Microsoft's CEO told his own company that its founding model is 'no longer enough.' Not outdated. Not due for a refresh. Structurally insufficient. Satya Nadella wrote that in an internal memo in August 2024, while simultaneously shipping Copilot into Word, Excel, and PowerPoint, three products that still simulate a typewriter, an accounting ledger, and a slide projector. The intelligence was added. The purpose was not re-examined. That contradiction is the subject of this piece.

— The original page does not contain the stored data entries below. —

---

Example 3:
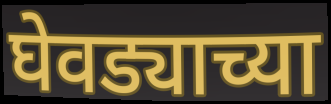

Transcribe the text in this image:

घेवड्याच्या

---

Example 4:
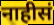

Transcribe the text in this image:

नाहीसं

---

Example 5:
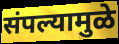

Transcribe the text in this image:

संपल्यामुळे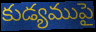
కుడ్యముపై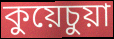
কুয়েচুয়াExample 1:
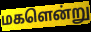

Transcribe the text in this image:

The author's argument is built on three converging frameworks: Jakob Nielsen's 2023 claim that AI represents the first new UI paradigm in 60 years, shifting interaction from command-based to intent-based; Ethan Mollick's position in 'Co-Intelligence' that AI changes the nature of work itself, not just the tools; and Clayton Christensen's Jobs to Be Done logic, which states that when circumstances change, the job a product was hired to do may simply cease to exist. The data backs the urgency. By 2025, AI Overviews appeared in 60% of U.S. Google queries, zero-click searches hit 69%, and organic click-through rates fell 61%. Google's core product was access to the answer. It is now being forced to become the answer. That is not a feature problem.

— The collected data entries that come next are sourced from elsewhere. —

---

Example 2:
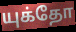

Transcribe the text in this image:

யுக்தோ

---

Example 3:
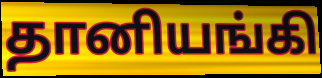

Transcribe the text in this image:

தானியங்கி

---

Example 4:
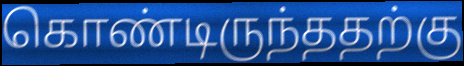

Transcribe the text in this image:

கொண்டிருந்ததற்கு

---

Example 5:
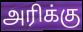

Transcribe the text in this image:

அரிக்கு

What makes this worth reading in full is not the conclusion but the diagnostic. The author separates two questions that product teams are treating as one: how do we integrate AI, and what is this product for now that an intelligence can live inside it. The first optimizes what exists. The second questions whether what exists should continue in its current form. The author uses Anthropic as a structural counterpoint, a company that started from purpose and built outward, treating the intelligence layer as the product rather than an addition to one. The gap between those two approaches, the article argues, is now being priced into the market.